§ EXERCISE DIRECTIONS
Copy out everything in the passage on Winnipeg's Exchange District below, from "David Leibl" down to "it’s just quiet.", word for word.

David Leibl
There’s a disheartening tranquility about an afternoon stroll through Winnipeg’s Exchange District, the locus of what was once western Canada’s largest metropolitan centre. Many of the palatial brick buildings that sprung up during the city’s turn-of-the-century boom are now vacant, casting lonely shadows on the district’s quiet cobblestone streets. An array of arts organizations, small businesses, nightclubs and eateries have found a home in the Exchange, but only a handful of Winnipeggers actually live here. The area becomes a vibrant cultural hub for a couple weeks every summer when the city’s jazz and fringe festivals take over, but the excitement is short-lived. Mostly it’s just quiet.
Although the Exchange has shown modest growth in recent years, it’s a far cry from the thriving commercial centre it was a century ago. Growth slowed during the First World War, but even afterwards, the Exchange remained a hotbed of activity. It was here, in the spring of 1919 that tens of thousands of workers demonstrated during the Winnipeg General Strike. It was in the Exchange, in the early 1930s, that workers’ groups organized to force out the fascists who had began to rally in the district’s Old Market Square.

(Dataset items)
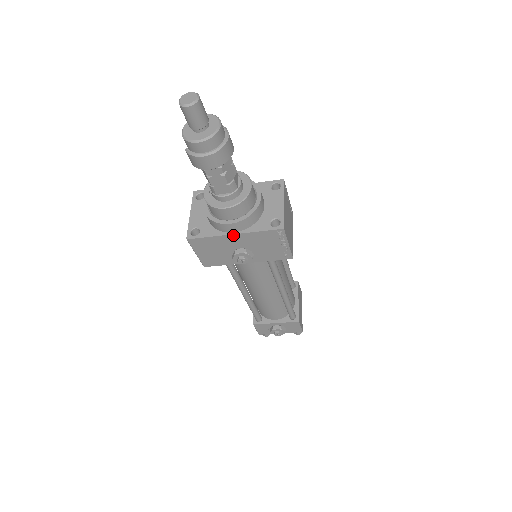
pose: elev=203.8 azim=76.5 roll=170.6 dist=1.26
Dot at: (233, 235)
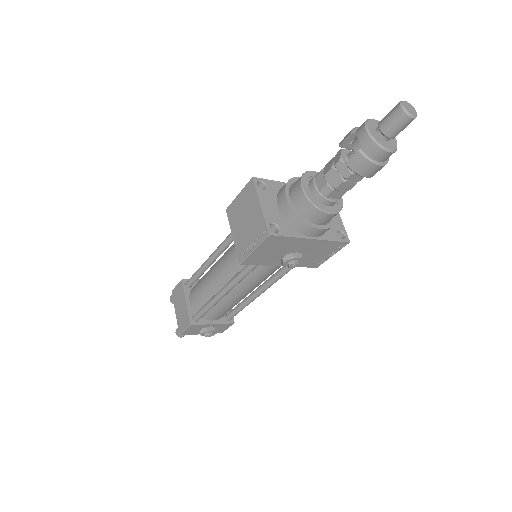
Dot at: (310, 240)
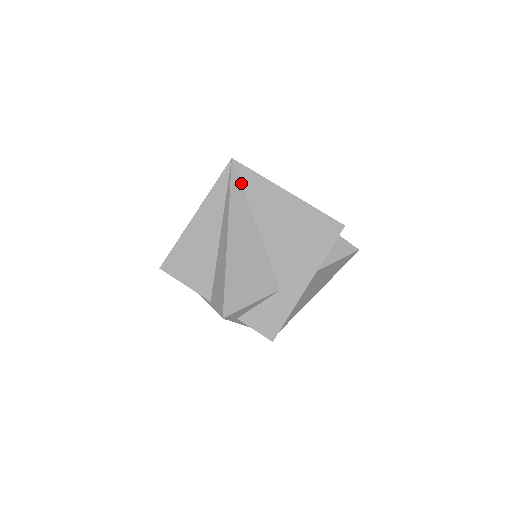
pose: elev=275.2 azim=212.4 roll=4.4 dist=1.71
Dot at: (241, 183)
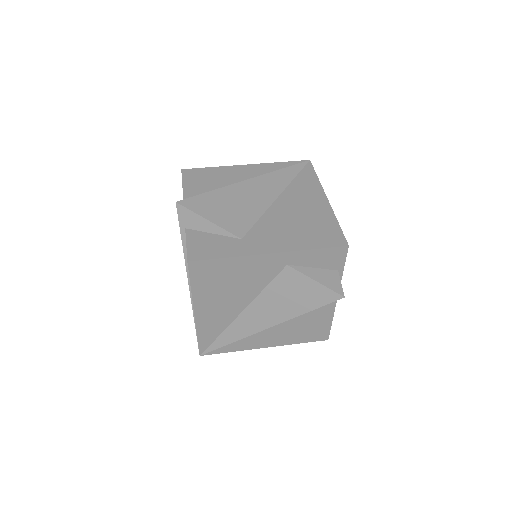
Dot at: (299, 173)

* * *

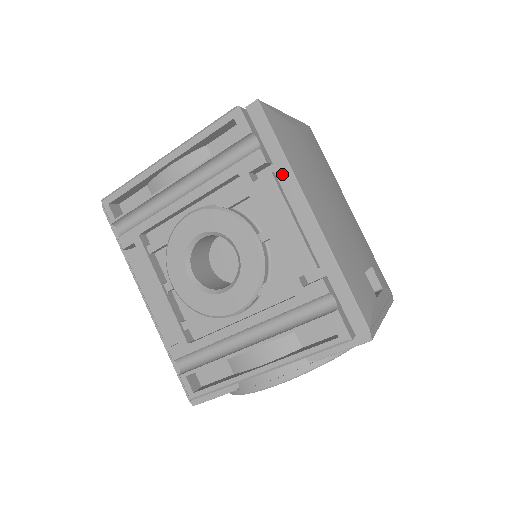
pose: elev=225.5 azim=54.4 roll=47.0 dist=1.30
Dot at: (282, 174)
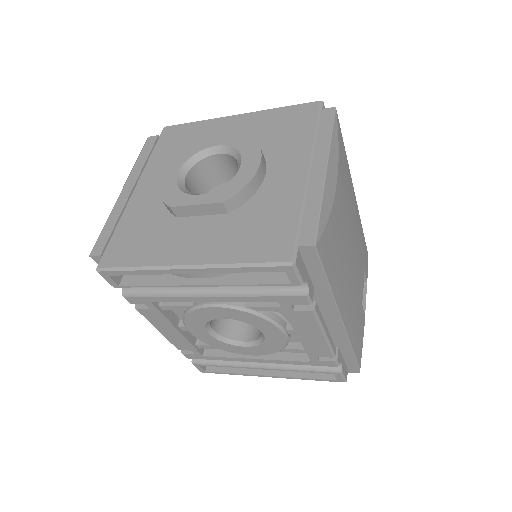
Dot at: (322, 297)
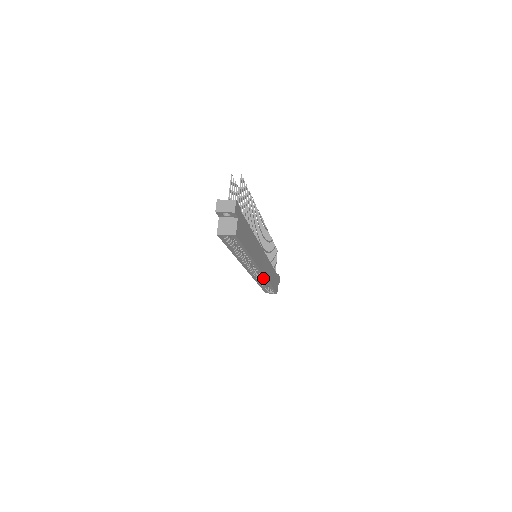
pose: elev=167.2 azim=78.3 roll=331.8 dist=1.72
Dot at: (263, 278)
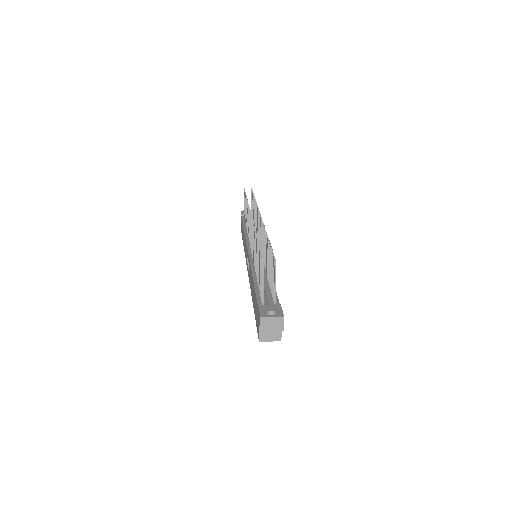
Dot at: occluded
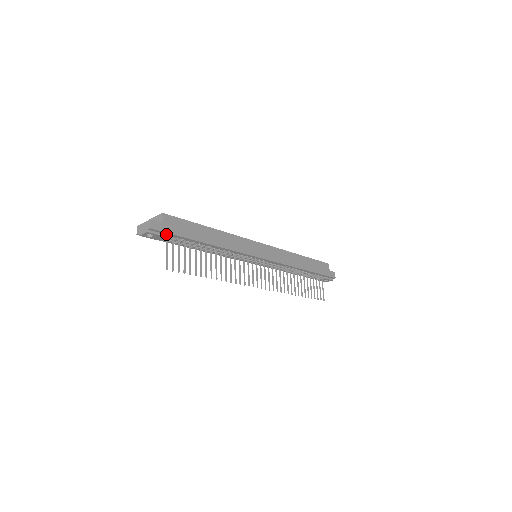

§ SOLUTION BELOW
David Leibl
There’s a disheartening tranquility about an afternoon stroll through Winnipeg’s Exchange District, the locus of what was once western Canada’s largest metropolitan centre. Many of the palatial brick buildings that sprung up during the city’s turn-of-the-century boom are now vacant, casting lonely shadows on the district’s quiet cobblestone streets. An array of arts organizations, small businesses, nightclubs and eateries have found a home in the Exchange, but only a handful of Winnipeggers actually live here. The area becomes a vibrant cultural hub for a couple weeks every summer when the city’s jazz and fringe festivals take over, but the excitement is short-lived. Mostly it’s just quiet.